=== Input data ===
◇ ◇ ◇ ◇

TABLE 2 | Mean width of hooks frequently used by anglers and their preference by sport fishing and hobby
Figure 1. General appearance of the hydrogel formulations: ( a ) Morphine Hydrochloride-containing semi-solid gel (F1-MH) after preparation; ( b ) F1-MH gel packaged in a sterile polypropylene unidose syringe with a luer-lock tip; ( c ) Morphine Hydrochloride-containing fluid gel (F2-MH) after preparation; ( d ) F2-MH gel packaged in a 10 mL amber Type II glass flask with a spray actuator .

◇ ◇ ◇ ◇

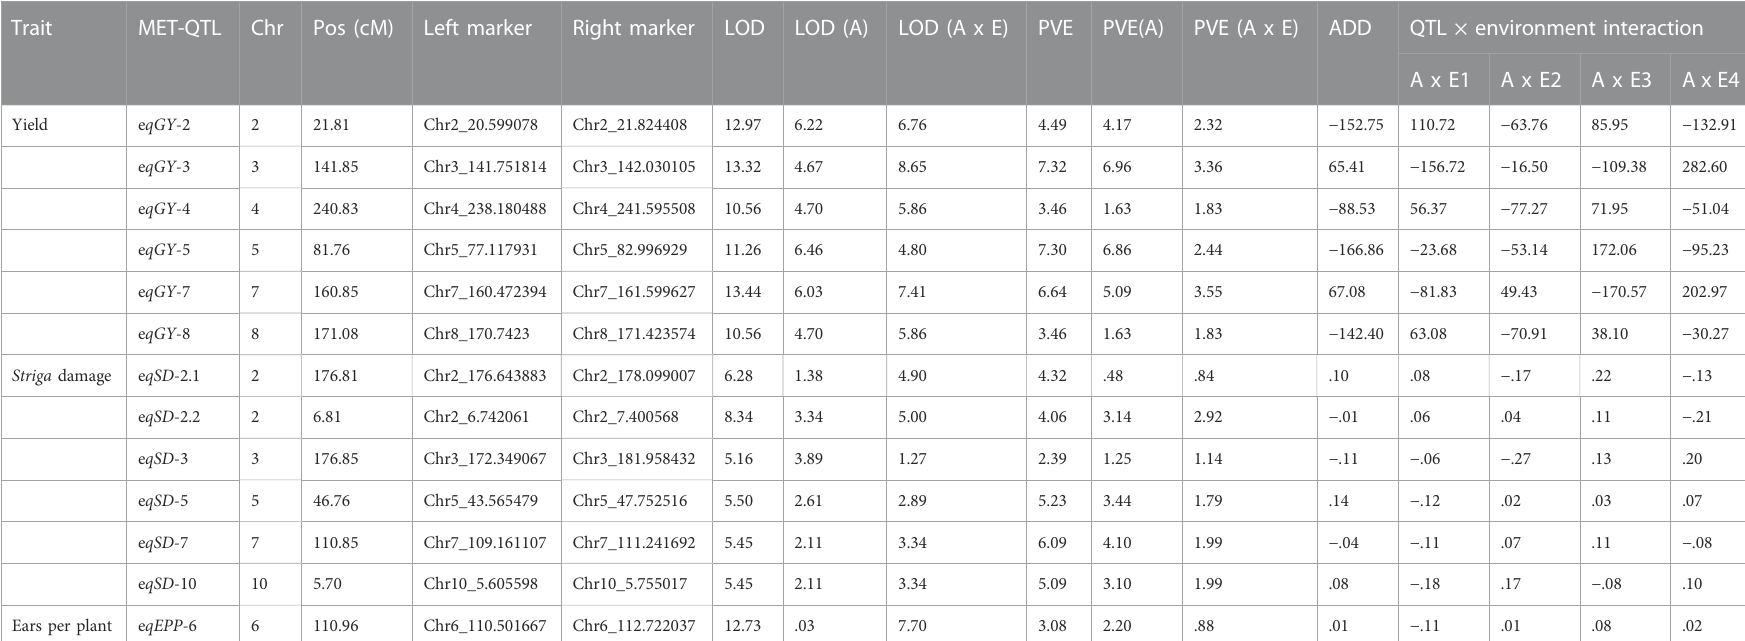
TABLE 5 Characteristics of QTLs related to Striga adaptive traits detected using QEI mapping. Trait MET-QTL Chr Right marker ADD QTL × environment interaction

◇ ◇ ◇ ◇

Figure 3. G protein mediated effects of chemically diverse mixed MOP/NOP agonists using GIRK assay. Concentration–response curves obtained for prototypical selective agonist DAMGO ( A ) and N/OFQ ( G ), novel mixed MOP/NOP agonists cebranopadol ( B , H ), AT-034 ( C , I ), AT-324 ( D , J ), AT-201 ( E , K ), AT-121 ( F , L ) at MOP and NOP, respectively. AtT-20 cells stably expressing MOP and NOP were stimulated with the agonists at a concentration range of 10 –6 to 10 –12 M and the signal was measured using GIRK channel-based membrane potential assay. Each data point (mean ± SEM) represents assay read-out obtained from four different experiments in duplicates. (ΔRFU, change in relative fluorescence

◇ ◇ ◇ ◇

=== How to complete this task ===
Pull every line containing "TABLE" from the material above.

=== Completed task ===
TABLE 2 | Mean width of hooks frequently used by anglers and their preference by sport fishing and hobby
TABLE 5 Characteristics of QTLs related to Striga adaptive traits detected using QEI mapping. Trait MET-QTL Chr Right marker ADD QTL × environment interaction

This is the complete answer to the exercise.